This repository contains two educational parser implementations commonly studied in automata theory and compiler design courses:
- A Regular Language Parser based on Deterministic Finite Automata (DFA) using Python.
- A Shift-Reduce Parser for simple grammars, implemented in C++.
Each parser includes test data and configuration files for demonstration purposes.
This directory implements a DFA-based simulator that reads a configuration file describing the automaton and evaluates whether a given input string is accepted.
| File Name | Description |
|---|---|
automata_demo.py |
Basic DFA simulator using hardcoded transition functions. |
automata_demo_extended.py |
Extended DFA simulator that reads transitions, initial state, and final states from an external file (model2.txt). |
model.txt/model2.txt |
Primary test files used with automata_demo_extended.py.
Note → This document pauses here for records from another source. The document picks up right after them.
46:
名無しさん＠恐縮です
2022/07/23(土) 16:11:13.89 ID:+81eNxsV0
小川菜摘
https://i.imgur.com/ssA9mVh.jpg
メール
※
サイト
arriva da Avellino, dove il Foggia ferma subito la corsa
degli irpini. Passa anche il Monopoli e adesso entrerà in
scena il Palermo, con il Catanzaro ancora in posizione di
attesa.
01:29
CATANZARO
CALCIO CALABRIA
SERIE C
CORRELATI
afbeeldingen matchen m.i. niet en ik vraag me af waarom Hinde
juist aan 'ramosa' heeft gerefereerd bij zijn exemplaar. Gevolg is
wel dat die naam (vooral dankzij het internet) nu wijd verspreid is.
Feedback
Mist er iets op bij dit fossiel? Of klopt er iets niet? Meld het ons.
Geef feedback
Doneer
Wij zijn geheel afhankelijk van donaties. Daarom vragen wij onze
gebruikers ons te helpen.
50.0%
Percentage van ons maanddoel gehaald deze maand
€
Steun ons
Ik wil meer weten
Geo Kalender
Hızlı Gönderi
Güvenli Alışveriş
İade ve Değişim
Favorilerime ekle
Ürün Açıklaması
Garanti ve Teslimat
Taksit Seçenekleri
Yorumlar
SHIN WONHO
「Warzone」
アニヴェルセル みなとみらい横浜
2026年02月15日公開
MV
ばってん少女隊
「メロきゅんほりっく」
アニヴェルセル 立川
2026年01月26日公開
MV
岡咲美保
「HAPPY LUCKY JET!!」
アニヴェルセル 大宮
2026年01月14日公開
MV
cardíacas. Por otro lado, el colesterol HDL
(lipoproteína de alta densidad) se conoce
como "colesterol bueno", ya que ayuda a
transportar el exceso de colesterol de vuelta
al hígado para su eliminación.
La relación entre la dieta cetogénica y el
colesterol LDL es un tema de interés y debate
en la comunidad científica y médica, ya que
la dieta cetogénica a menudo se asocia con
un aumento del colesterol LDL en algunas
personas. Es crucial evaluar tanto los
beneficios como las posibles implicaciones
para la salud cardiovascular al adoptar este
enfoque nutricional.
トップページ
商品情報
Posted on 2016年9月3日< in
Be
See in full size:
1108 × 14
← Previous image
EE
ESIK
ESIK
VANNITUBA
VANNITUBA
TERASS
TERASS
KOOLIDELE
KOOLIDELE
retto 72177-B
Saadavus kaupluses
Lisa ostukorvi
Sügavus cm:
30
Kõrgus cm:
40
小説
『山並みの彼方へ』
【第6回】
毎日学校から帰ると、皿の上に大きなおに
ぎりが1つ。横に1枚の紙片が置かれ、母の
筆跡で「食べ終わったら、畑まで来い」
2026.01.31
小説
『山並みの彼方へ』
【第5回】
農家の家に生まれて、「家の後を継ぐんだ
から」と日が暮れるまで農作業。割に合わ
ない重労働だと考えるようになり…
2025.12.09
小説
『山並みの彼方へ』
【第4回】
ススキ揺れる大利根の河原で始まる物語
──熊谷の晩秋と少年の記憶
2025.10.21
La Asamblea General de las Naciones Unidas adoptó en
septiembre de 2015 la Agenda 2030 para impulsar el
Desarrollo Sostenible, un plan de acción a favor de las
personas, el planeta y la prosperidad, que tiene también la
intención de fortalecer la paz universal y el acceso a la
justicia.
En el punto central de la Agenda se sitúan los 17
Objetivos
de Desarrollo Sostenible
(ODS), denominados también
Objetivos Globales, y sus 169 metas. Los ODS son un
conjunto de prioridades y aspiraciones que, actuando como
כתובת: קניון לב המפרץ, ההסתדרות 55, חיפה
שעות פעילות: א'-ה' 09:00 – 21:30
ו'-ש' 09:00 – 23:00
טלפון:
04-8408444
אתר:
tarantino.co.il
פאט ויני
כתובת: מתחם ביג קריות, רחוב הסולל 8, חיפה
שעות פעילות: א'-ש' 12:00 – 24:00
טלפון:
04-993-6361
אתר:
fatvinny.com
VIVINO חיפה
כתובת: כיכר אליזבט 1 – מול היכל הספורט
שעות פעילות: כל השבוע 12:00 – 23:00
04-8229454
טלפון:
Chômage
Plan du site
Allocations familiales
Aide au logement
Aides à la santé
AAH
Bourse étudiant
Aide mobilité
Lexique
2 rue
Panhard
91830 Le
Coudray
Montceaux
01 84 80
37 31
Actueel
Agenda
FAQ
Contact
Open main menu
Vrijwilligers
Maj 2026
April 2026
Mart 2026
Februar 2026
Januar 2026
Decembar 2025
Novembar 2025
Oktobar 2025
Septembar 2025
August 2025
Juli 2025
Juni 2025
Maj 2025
Contains full DFA config (transitions, initial state, final states). |
This directory contains a Shift-Reduce Parser for a simple grammar, implemented in C++. It uses a parsing table and rule set to process and reduce input strings.
| File Name | Description |
|---|---|
Shift_Reduce_Parser.cpp |
Main C++ implementation of the shift-reduce parser. |
Parsing Table.csv |
Parsing table defining actions (shift, reduce, accept, error). |
Rules.txt |
List of grammar rules used for reductions. |
- Understand how DFA-based regular language parsers simulate recognition of regular languages.
- Explore the mechanics of bottom-up parsing via the Shift-Reduce technique.
- Gain exposure to parsing table construction, rule-based reduction, and stack-driven parsing logic.